Further details of the study will be presented at a scientific meeting and published in a peer-reviewed journal.
- ARPEGGIO - laquinimod compared to placebo for primary progressive MS
ARPEGGIO was a phase II study investigating the effect of 48 weeks treatment with two doses of laquinimod (0.6mg and 1.2mg) or placebo on brain volume changes in 375 people with primary progressive MS. The study also recorded progression of disability, new lesions measured by MRI and cognition. Following concerns about cardiovascular side effects, the higher dose was discontinued.
In a press release, the manufacturer announced that laquinimod did not slow down the loss of brain volume after 48 weeks of treatment and did not slow down disability progression. There was a reduction in new active lesions in people treated with laquinimod.
- Neurology 2005;64(6):987-991. Summary Treatment with laquinimod reduces development of active MRI lesions in relapsing MS.
- Lancet 2008; 371:2085-2092. Summary Effect of laquinimod on MRI-monitored disease activity in patients with relapsing-remitting multiple sclerosis: a multicentre, randomised, double-blind, placebo-controlled phase IIb study.

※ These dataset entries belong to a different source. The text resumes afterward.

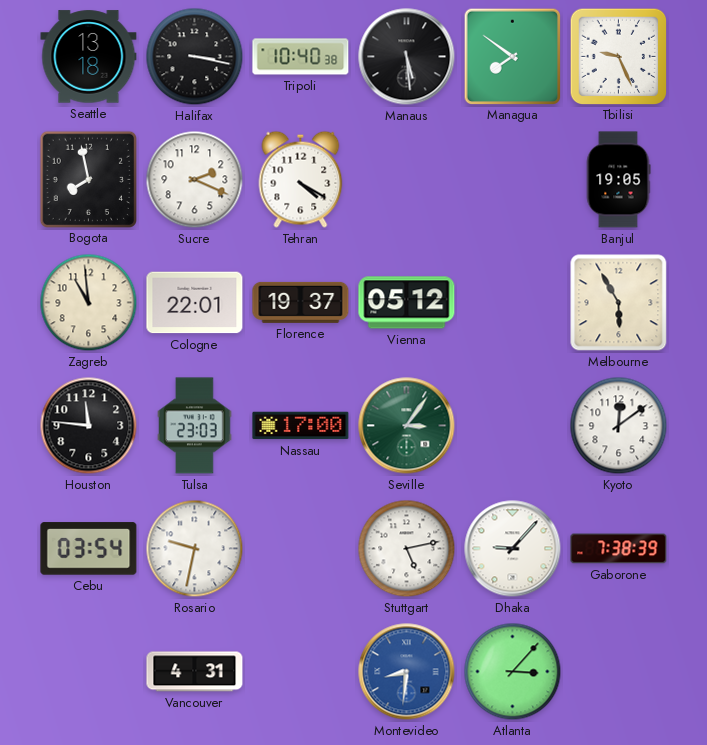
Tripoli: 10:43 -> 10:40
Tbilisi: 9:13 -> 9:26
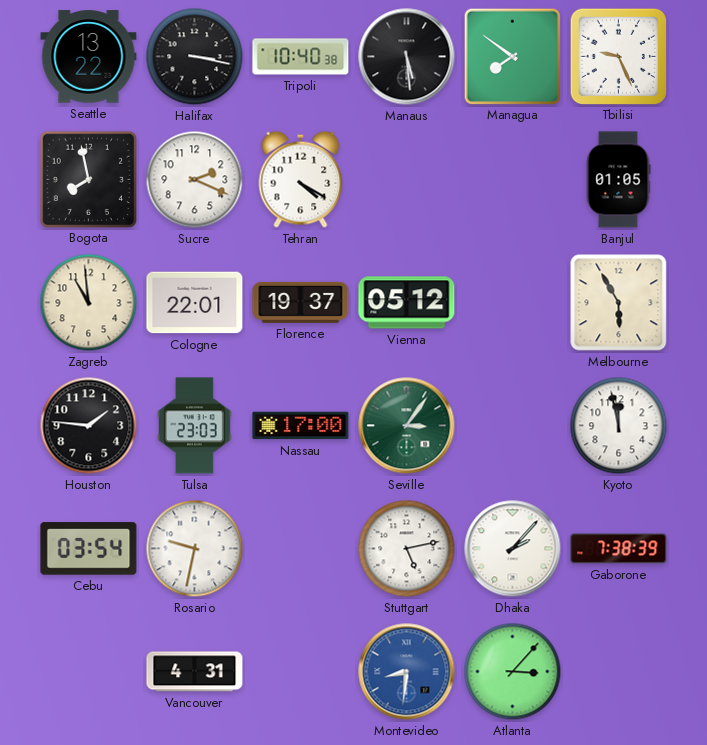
Seattle: 13:18 -> 13:22
Banjul: 19:05 -> 01:05
Houston: 11:46 -> 1:46
Kyoto: 12:09 -> 11:58
Dhaka: 9:07 -> 2:07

- Multiple Sclerosis 2010 Nov;16(11):1360-6. Summary Oral laquinimod in patients with relapsing-remitting multiple sclerosis: 36-week double-blind active extension of the multi-centre, randomized, double-blind, parallel-group placebo-controlled study.

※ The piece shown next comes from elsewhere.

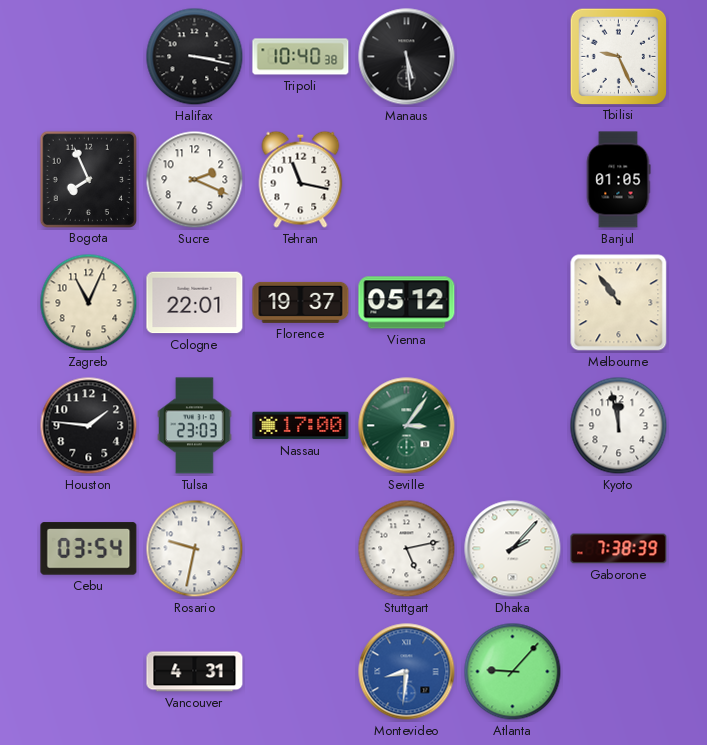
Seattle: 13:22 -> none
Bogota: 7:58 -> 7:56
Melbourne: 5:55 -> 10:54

- New England Journal of Medicine 2012;366:1000-1009. Summary Placebo-controlled trial of oral laquinimod for multiple sclerosis.
- Journal of Neurology, Neurosurgery and Psychiatry 2014:85(8):851-8. Summary Placebo-controlled trial of oral laquinimod in multiple sclerosis: MRI evidence of an effect on brain tissue damage.
- Journal of Neurology 2014;261:773-83. Summary A randomized placebo-controlled phase III trial of oral laquinimod for multiple sclerosis.
- Neurology 2020; 95(8):e1027-e1040. Summary A randomized, placebo-controlled, phase 2 trial of laquinimod in primary progressive multiple sclerosis.